Dazu zählen beispielsweise:
- Schutz oder Wiederherstellung der Biodiversität
- Überwachung ökologischer Veränderungen
- Verbesserung lokaler Lebensgrundlagen
- Schaffung von Arbeitsplätzen
- Beteiligung lokaler und indigener Gemeinschaften
- Beiträge zu den Nachhaltigkeitszielen der Vereinten Nationen
Diese Zusatznutzen ersetzen keine robuste Klimawirkung. Sie können jedoch die GESAMTQUALITÄT UND LANGFRISTIGE STABILITÄT EINES PROJEKTS VERBESSERN.
6. ZUVERLÄSSIGKEIT DES PROJEKTPARTNERS
FORLIANCE bewertet neben dem Projekt selbst auch den verantwortlichen Projektpartner.
Dabei werden unter anderem folgende Aspekte betrachtet:
- finanzielle Stabilität
- transparente Eigentumsverhältnisse
- Governance-Strukturen
- operative Erfahrung
- bisherige Projekterfolge
- Qualität der Berichterstattung
- Fähigkeit zur langfristigen Projektumsetzung
Ein technisch gut konzipiertes Projekt kann seine Wirkung nur entfalten, wenn der verantwortliche Partner über die notwendigen Strukturen, Ressourcen und Kompetenzen verfügt.

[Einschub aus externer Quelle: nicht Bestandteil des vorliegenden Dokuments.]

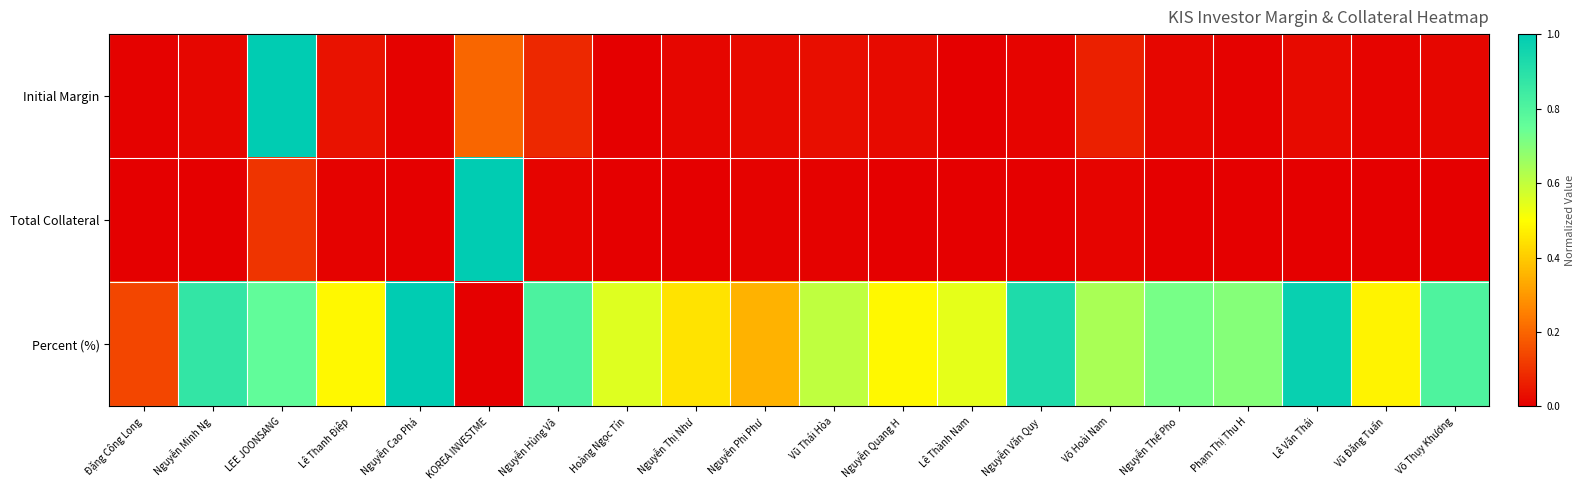

At Phạm Thị Thu H, list the series in order from smallest to largest.

Total Collateral, Initial Margin, Percent (%)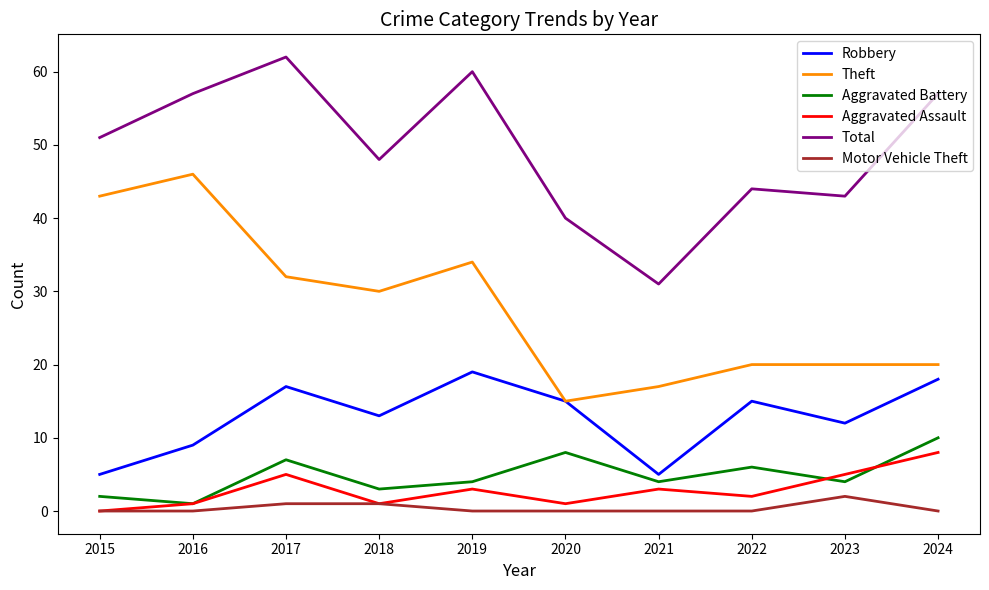

Does the chart display data point markers on the line(s)?

No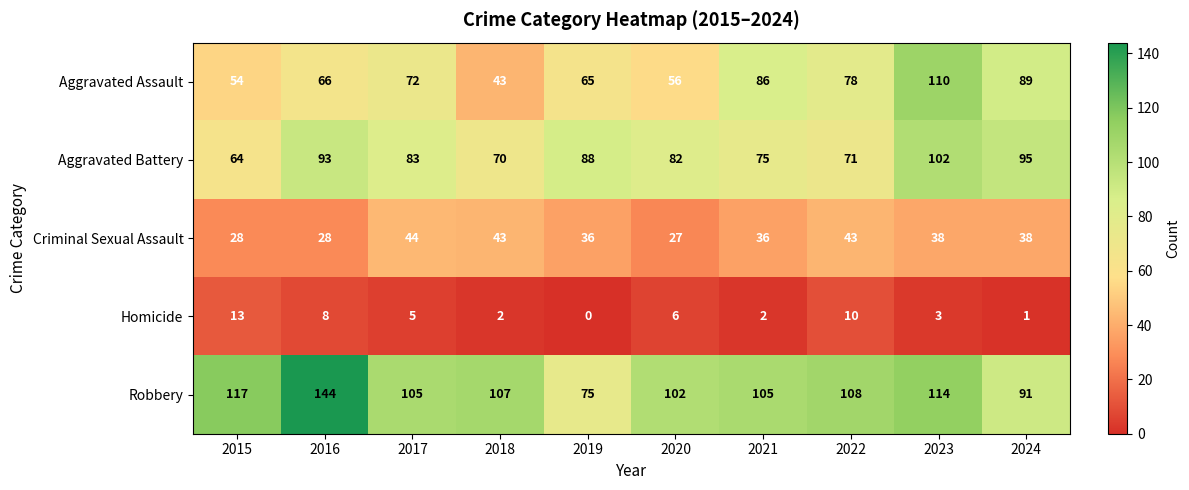

What is the difference between the maximum and minimum values in the Aggravated Battery series?

38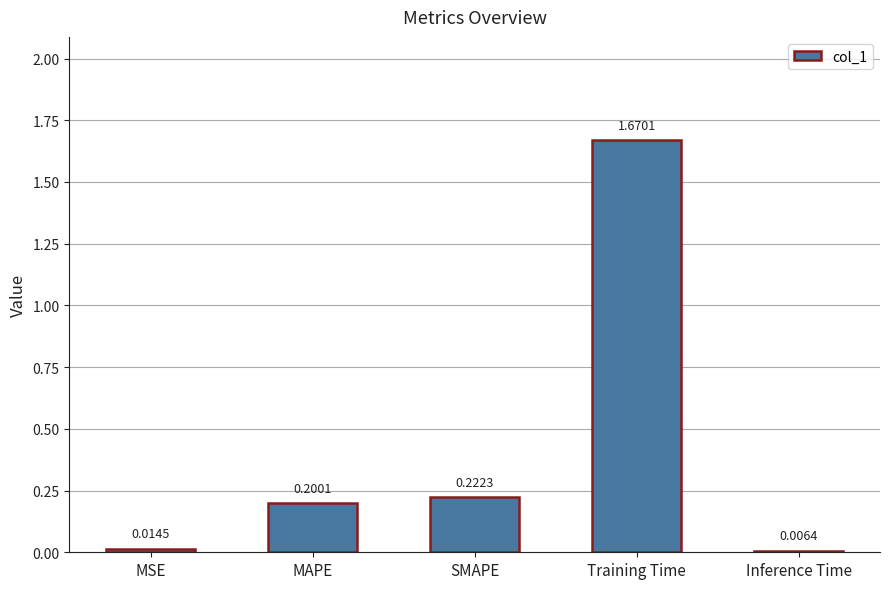

Rank the categories by value from highest to lowest.

Training Time, SMAPE, MAPE, MSE, Inference Time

7. SOZIALE UND ÖKOLOGISCHE SCHUTZMASSNAHME
Zu einer umfassenden Integritätsprüfung gehört außerdem die Frage, ob wesentliche Schutzmaßnahmen tatsächlich umgesetzt werden.
Dazu zählen insbesondere:
- freie, vorherige und informierte Zustimmung betroffener Gemeinschaften, auch als Free, Prior and Informed Consent oder FPIC bezeichnet
- zugängliche und wirksame Beschwerdemechanismen
- transparente Einbindung relevanter Interessengruppen
- klare Land- und Nutzungsrechte
- Schutz gefährdeter Bevölkerungsgruppen
- Dokumentation und Überwachung möglicher negativer Auswirkungen
Wo verfügbar, können unabhängige Bewertungen spezialisierter Ratingagenturen zusätzliche Informationen liefern. Sie sollten jedoch immer gemeinsam mit der eigentlichen Projektdokumentation betrachtet werden.